Machine-readable hardware designs
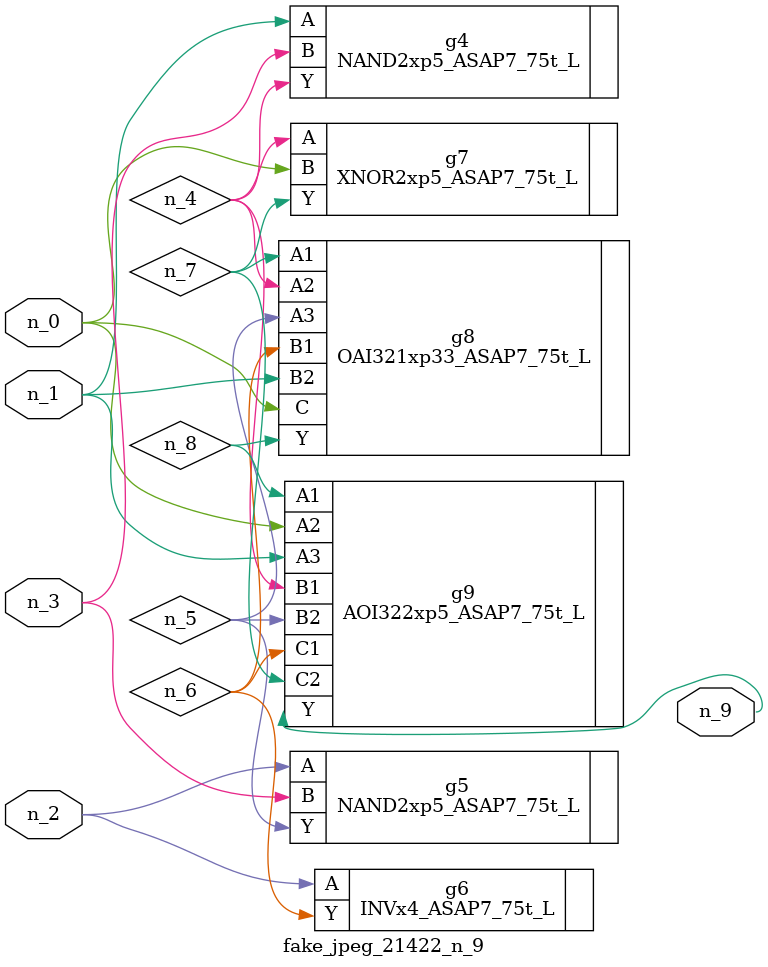
<source format=v>
module fake_jpeg_21422_n_9 (n_0, n_3, n_2, n_1, n_9);

input n_0;
input n_3;
input n_2;
input n_1;

output n_9;

wire n_4;
wire n_8;
wire n_6;
wire n_5;
wire n_7;

NAND2xp5_ASAP7_75t_L g4 ( 
.A(n_1),
.B(n_3),
.Y(n_4)
);

NAND2xp5_ASAP7_75t_L g5 ( 
.A(n_2),
.B(n_3),
.Y(n_5)
);

INVx4_ASAP7_75t_L g6 ( 
.A(n_2),
.Y(n_6)
);

XNOR2xp5_ASAP7_75t_L g7 ( 
.A(n_4),
.B(n_0),
.Y(n_7)
);

OAI321xp33_ASAP7_75t_L g8 ( 
.A1(n_7),
.A2(n_4),
.A3(n_5),
.B1(n_6),
.B2(n_1),
.C(n_0),
.Y(n_8)
);

AOI322xp5_ASAP7_75t_L g9 ( 
.A1(n_8),
.A2(n_0),
.A3(n_1),
.B1(n_4),
.B2(n_5),
.C1(n_6),
.C2(n_7),
.Y(n_9)
);


endmodule
</source>
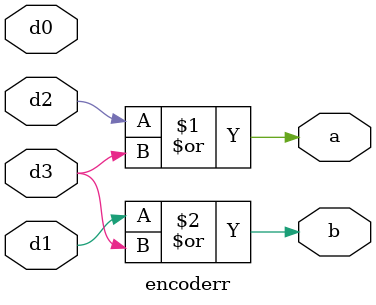
<source format=v>
module encoderr(a,b,d0,d1,d2,d3);
output a,b;
input d0,d1,d2,d3;
or g1(a,d2,d3);
or g2(b,d1,d3);
endmodule

</source>
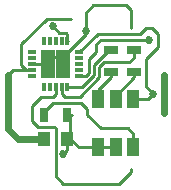
<source format=gtl>
G04 #@! TF.FileFunction,Copper,L1,Top,Signal*
%FSLAX46Y46*%
G04 Gerber Fmt 4.6, Leading zero omitted, Abs format (unit mm)*
G04 Created by KiCad (PCBNEW (2015-08-15 BZR 6092)-product) date 3/20/2016 7:48:22 PM*
%MOMM*%
G01*
G04 APERTURE LIST*
%ADD10C,0.100000*%
%ADD11R,0.300000X0.730000*%
%ADD12R,0.730000X0.300000*%
%ADD13R,1.250000X1.250000*%
%ADD14R,1.000000X1.500000*%
%ADD15R,1.300000X0.700000*%
%ADD16R,0.700000X1.300000*%
%ADD17R,1.000000X1.250000*%
%ADD18C,0.685800*%
%ADD19C,0.609600*%
%ADD20C,0.254000*%
G04 APERTURE END LIST*
D10*
D11*
X209280000Y-90745000D03*
X208780000Y-90745000D03*
X208280000Y-90745000D03*
X207780000Y-90745000D03*
X207280000Y-90745000D03*
D12*
X206315000Y-91710000D03*
X206315000Y-92210000D03*
X206315000Y-92710000D03*
X206315000Y-93210000D03*
X206315000Y-93710000D03*
D11*
X207280000Y-94675000D03*
X207780000Y-94675000D03*
X208280000Y-94675000D03*
X208780000Y-94675000D03*
X209280000Y-94675000D03*
D12*
X210245000Y-93710000D03*
X210245000Y-93210000D03*
X210245000Y-92710000D03*
X210245000Y-92210000D03*
X210245000Y-91710000D03*
D13*
X207655000Y-93335000D03*
X208905000Y-93335000D03*
X207655000Y-92085000D03*
X208905000Y-92085000D03*
D14*
X211860000Y-99763000D03*
X213360000Y-99763000D03*
X214860000Y-99763000D03*
X214860000Y-95663000D03*
X213360000Y-95663000D03*
X211860000Y-95663000D03*
D15*
X212979000Y-91506000D03*
X212979000Y-93406000D03*
X214884000Y-91506000D03*
X214884000Y-93406000D03*
D16*
X207330000Y-97028000D03*
X209230000Y-97028000D03*
D17*
X207280000Y-99060000D03*
X209280000Y-99060000D03*
D18*
X210820000Y-89916000D03*
X208915000Y-100330000D03*
X216535000Y-95250000D03*
X208026000Y-89535000D03*
X216154000Y-90678000D03*
D19*
X217420000Y-96850000D02*
X217420000Y-93650000D01*
D20*
X209280000Y-99965000D02*
X209280000Y-99060000D01*
X208915000Y-100330000D02*
X209280000Y-99965000D01*
X208905000Y-92085000D02*
X210820000Y-90170000D01*
X214249000Y-87757000D02*
X214630000Y-88138000D01*
X212979000Y-87757000D02*
X214249000Y-87757000D01*
X211455000Y-87757000D02*
X212979000Y-87757000D01*
X210820000Y-88392000D02*
X211455000Y-87757000D01*
X210820000Y-90170000D02*
X210820000Y-89916000D01*
X210820000Y-89916000D02*
X210820000Y-88392000D01*
X214630000Y-88138000D02*
X214630000Y-88900000D01*
X214630000Y-89662000D02*
X214630000Y-88900000D01*
X208905000Y-92085000D02*
X208905000Y-93335000D01*
X207655000Y-92085000D02*
X208905000Y-92085000D01*
X207655000Y-93335000D02*
X207655000Y-92085000D01*
X206315000Y-92710000D02*
X207030000Y-92710000D01*
X207030000Y-92710000D02*
X207655000Y-93335000D01*
X209530000Y-99060000D02*
X209530000Y-97128000D01*
X209530000Y-97128000D02*
X209630000Y-97028000D01*
X211860000Y-99763000D02*
X210233000Y-99763000D01*
X210233000Y-99763000D02*
X209530000Y-99060000D01*
X213360000Y-99763000D02*
X211860000Y-99763000D01*
X206315000Y-93210000D02*
X205732000Y-93210000D01*
X207518000Y-88900000D02*
X209550000Y-88900000D01*
X205359000Y-91059000D02*
X207518000Y-88900000D01*
X205359000Y-92837000D02*
X205359000Y-91059000D01*
X205732000Y-93210000D02*
X205359000Y-92837000D01*
X206315000Y-93210000D02*
X204660000Y-93210000D01*
X204660000Y-93210000D02*
X204220000Y-93650000D01*
D19*
X204220000Y-96850000D02*
X204220000Y-93650000D01*
X207030000Y-99060000D02*
X205105000Y-99060000D01*
X204220000Y-98175000D02*
X204220000Y-96850000D01*
X205105000Y-99060000D02*
X204220000Y-98175000D01*
D20*
X215392000Y-90170000D02*
X215900000Y-89662000D01*
X215900000Y-94615000D02*
X216535000Y-95250000D01*
X215900000Y-92329000D02*
X215900000Y-94615000D01*
X216916000Y-91313000D02*
X215900000Y-92329000D01*
X216916000Y-90170000D02*
X216916000Y-91313000D01*
X216408000Y-89662000D02*
X216916000Y-90170000D01*
X215900000Y-89662000D02*
X216408000Y-89662000D01*
X210245000Y-91710000D02*
X210296000Y-91710000D01*
X210296000Y-91710000D02*
X211836000Y-90170000D01*
X211836000Y-90170000D02*
X215392000Y-90170000D01*
X215392000Y-90170000D02*
X215519000Y-90170000D01*
X216535000Y-95250000D02*
X216122000Y-95663000D01*
X216122000Y-95663000D02*
X214860000Y-95663000D01*
X214979000Y-95663000D02*
X214860000Y-95663000D01*
X214884000Y-93406000D02*
X214884000Y-93806000D01*
X214884000Y-93806000D02*
X213360000Y-95457000D01*
X213360000Y-95663000D02*
X213360000Y-95457000D01*
X213360000Y-95663000D02*
X213360000Y-95076000D01*
X212979000Y-93406000D02*
X212979000Y-93806000D01*
X212979000Y-93806000D02*
X211860000Y-94925000D01*
X211860000Y-95663000D02*
X211860000Y-94925000D01*
X214630000Y-101600000D02*
X214630000Y-101854000D01*
X214630000Y-101854000D02*
X213614000Y-102870000D01*
X213614000Y-102870000D02*
X208915000Y-102870000D01*
X208915000Y-102870000D02*
X208280000Y-102235000D01*
X208280000Y-102235000D02*
X208280000Y-98171000D01*
X208280000Y-98171000D02*
X208153000Y-98044000D01*
X208153000Y-98044000D02*
X206756000Y-98044000D01*
X206756000Y-98044000D02*
X206248000Y-97536000D01*
X206248000Y-97536000D02*
X206248000Y-96266000D01*
X206248000Y-96266000D02*
X207010000Y-95504000D01*
X207010000Y-95504000D02*
X208026000Y-95504000D01*
X208026000Y-95504000D02*
X208280000Y-95250000D01*
X208280000Y-95250000D02*
X208280000Y-94675000D01*
X209280000Y-90745000D02*
X209280000Y-90186000D01*
X208566000Y-90075000D02*
X208026000Y-89535000D01*
X209169000Y-90075000D02*
X208566000Y-90075000D01*
X209280000Y-90186000D02*
X209169000Y-90075000D01*
X209296000Y-90729000D02*
X209280000Y-90745000D01*
X214376000Y-92583000D02*
X214503000Y-92583000D01*
X212344000Y-92583000D02*
X214376000Y-92583000D01*
X211963000Y-92964000D02*
X212344000Y-92583000D01*
X211963000Y-93853000D02*
X211963000Y-92964000D01*
X210312000Y-95504000D02*
X211963000Y-93853000D01*
X209067402Y-95504000D02*
X210312000Y-95504000D01*
X208780000Y-95216598D02*
X209067402Y-95504000D01*
X208780000Y-94675000D02*
X208780000Y-95216598D01*
X214884000Y-92202000D02*
X214884000Y-91506000D01*
X214503000Y-92583000D02*
X214884000Y-92202000D01*
X210245000Y-93710000D02*
X210836000Y-93710000D01*
X212090000Y-90678000D02*
X216154000Y-90678000D01*
X211709000Y-91059000D02*
X212090000Y-90678000D01*
X211709000Y-91694000D02*
X211709000Y-91059000D01*
X211074000Y-92329000D02*
X211709000Y-91694000D01*
X211074000Y-93472000D02*
X211074000Y-92329000D01*
X210836000Y-93710000D02*
X211074000Y-93472000D01*
X209280000Y-94675000D02*
X210506000Y-94675000D01*
X211556598Y-92795662D02*
X212979000Y-91373260D01*
X211556598Y-93624402D02*
X211556598Y-92795662D01*
X210506000Y-94675000D02*
X211556598Y-93624402D01*
X207010000Y-97028000D02*
X208026000Y-96012000D01*
X208026000Y-96012000D02*
X210439000Y-96012000D01*
X210439000Y-96012000D02*
X210947000Y-96520000D01*
X210947000Y-96520000D02*
X210947000Y-97028000D01*
X210947000Y-97028000D02*
X212090000Y-98171000D01*
X212090000Y-98171000D02*
X214376000Y-98171000D01*
X214376000Y-98171000D02*
X214860000Y-98655000D01*
X214860000Y-98655000D02*
X214860000Y-99763000D01*
M02*

</source>
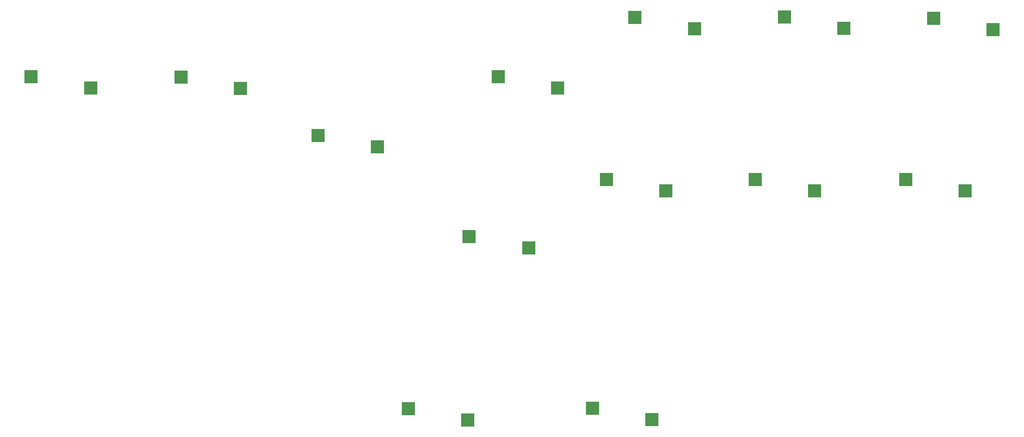
<source format=gbr>
%TF.GenerationSoftware,KiCad,Pcbnew,7.0.6*%
%TF.CreationDate,2024-02-01T15:41:42-05:00*%
%TF.ProjectId,Kolbebox_USB_Passthrough,4b6f6c62-6562-46f7-985f-5553425f5061,rev?*%
%TF.SameCoordinates,Original*%
%TF.FileFunction,Paste,Bot*%
%TF.FilePolarity,Positive*%
%FSLAX46Y46*%
G04 Gerber Fmt 4.6, Leading zero omitted, Abs format (unit mm)*
G04 Created by KiCad (PCBNEW 7.0.6) date 2024-02-01 15:41:42*
%MOMM*%
%LPD*%
G01*
G04 APERTURE LIST*
%ADD10R,2.600000X2.600000*%
G04 APERTURE END LIST*
D10*
%TO.C,Down/Pin 11*%
X84045000Y-59220000D03*
X95595000Y-61420000D03*
%TD*%
%TO.C,Right/Pin 10*%
X110645000Y-70570000D03*
X122195000Y-72770000D03*
%TD*%
%TO.C,Up/Pin 9*%
X128155000Y-123620000D03*
X139705000Y-125820000D03*
%TD*%
%TO.C,Square/Pin 7*%
X145585000Y-59160000D03*
X157135000Y-61360000D03*
%TD*%
%TO.C,Triangle/Pin 5*%
X172145000Y-47630000D03*
X183695000Y-49830000D03*
%TD*%
%TO.C,R1/Pin 2*%
X201115000Y-47510000D03*
X212665000Y-49710000D03*
%TD*%
%TO.C,L1/Pin 0*%
X230085000Y-47750000D03*
X241635000Y-49950000D03*
%TD*%
%TO.C,Cross/Pin 8*%
X139975000Y-90200000D03*
X151525000Y-92400000D03*
%TD*%
%TO.C,Circle/Pin 6*%
X166585000Y-79090000D03*
X178135000Y-81290000D03*
%TD*%
%TO.C,R2/Pin 3*%
X195435000Y-79090000D03*
X206985000Y-81290000D03*
%TD*%
%TO.C,L2/Pin 1*%
X224645000Y-79090000D03*
X236195000Y-81290000D03*
%TD*%
%TO.C,Left/Pin 12*%
X54950000Y-59100000D03*
X66500000Y-61300000D03*
%TD*%
%TO.C,R3/Pin 4*%
X163886554Y-123555918D03*
X175436554Y-125755918D03*
%TD*%
M02*

</source>
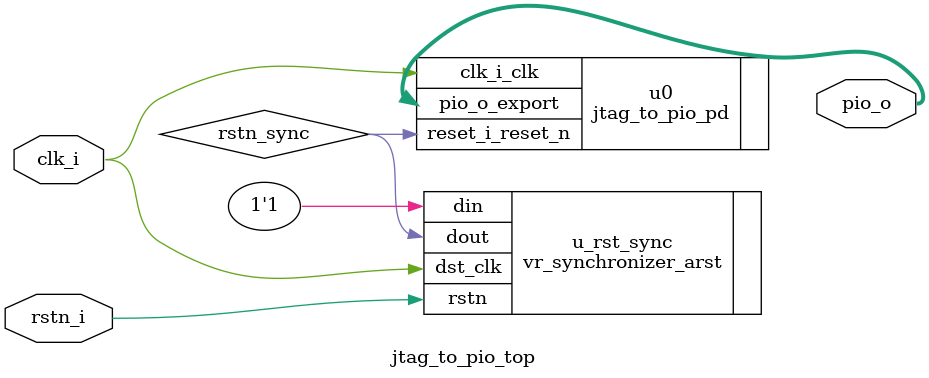
<source format=sv>
module jtag_to_pio_top #(
parameter PIO_WIDTH = 8
)
(
(*chip_pin = "r8" *) input clk_i,
(*chip_pin = "e1" *) input rstn_i,

(*chip_pin = "L3, B1, F3, D1, A11, B13, A13, A15" *) output[PIO_WIDTH-1:0] pio_o 

);


  //rst_sync
  logic rstn_sync;
  vr_synchronizer_arst #(
    .WIDTH   (1),
    .DEPTH   (2),
    .INIT_VAL(1'b0)
  ) 
  u_rst_sync (
    .dst_clk(clk_i     ),
    .rstn   (rstn_i    ),
    .din    ('1        ),
    .dout   (rstn_sync )
  );

  
	jtag_to_pio_pd u0 (
		.clk_i_clk       (clk_i     ), //   clk_i.clk
		.pio_o_export    (pio_o     ), //   pio_o.export
		.reset_i_reset_n (rstn_sync )  // reset_i.reset_n
	);



endmodule
</source>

* **PROBLEM REQUIREMENTS**
Work through the records line by line and tally those with the word "output". Report only the total.

* **RESULT BELOW**
3